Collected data
========================================
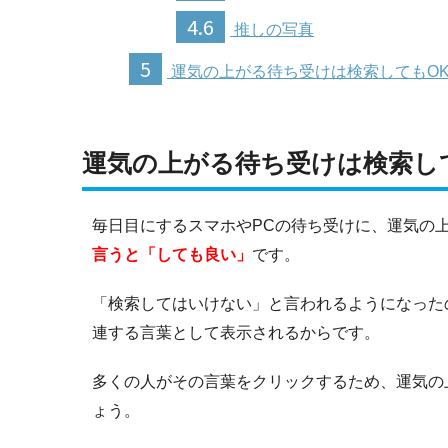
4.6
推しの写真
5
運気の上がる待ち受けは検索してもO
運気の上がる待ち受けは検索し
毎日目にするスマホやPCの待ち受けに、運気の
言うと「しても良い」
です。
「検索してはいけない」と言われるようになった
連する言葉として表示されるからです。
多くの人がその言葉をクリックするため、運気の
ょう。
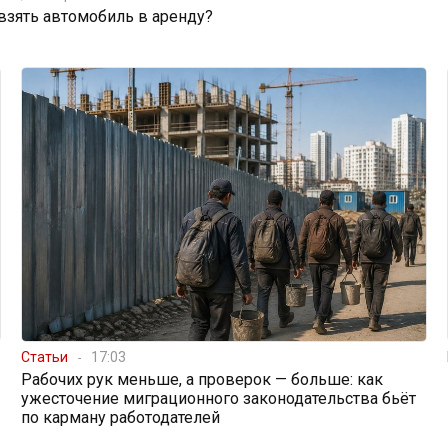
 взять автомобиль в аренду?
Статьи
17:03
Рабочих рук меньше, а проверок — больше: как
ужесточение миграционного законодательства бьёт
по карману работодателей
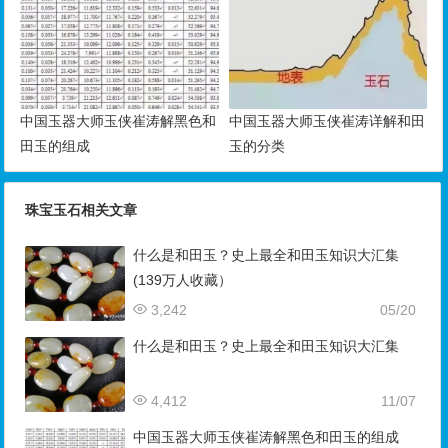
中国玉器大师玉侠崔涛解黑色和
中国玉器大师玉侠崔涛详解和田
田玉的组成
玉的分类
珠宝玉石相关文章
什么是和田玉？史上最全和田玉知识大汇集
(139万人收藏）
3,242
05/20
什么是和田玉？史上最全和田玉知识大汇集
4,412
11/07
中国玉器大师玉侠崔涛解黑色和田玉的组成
========================================
— Exercise requirements —
With all pictures omitted, return exactly the lines from the one containing "взять автомобиль в аренду?" through the end of the entries above.

— Your solution —
 взять автомобиль в аренду?
Статьи
17:03
Рабочих рук меньше, а проверок — больше: как
ужесточение миграционного законодательства бьёт
по карману работодателей
中国玉器大师玉侠崔涛解黑色和
中国玉器大师玉侠崔涛详解和田
田玉的组成
玉的分类
珠宝玉石相关文章
什么是和田玉？史上最全和田玉知识大汇集
(139万人收藏）
3,242
05/20
什么是和田玉？史上最全和田玉知识大汇集
4,412
11/07
中国玉器大师玉侠崔涛解黑色和田玉的组成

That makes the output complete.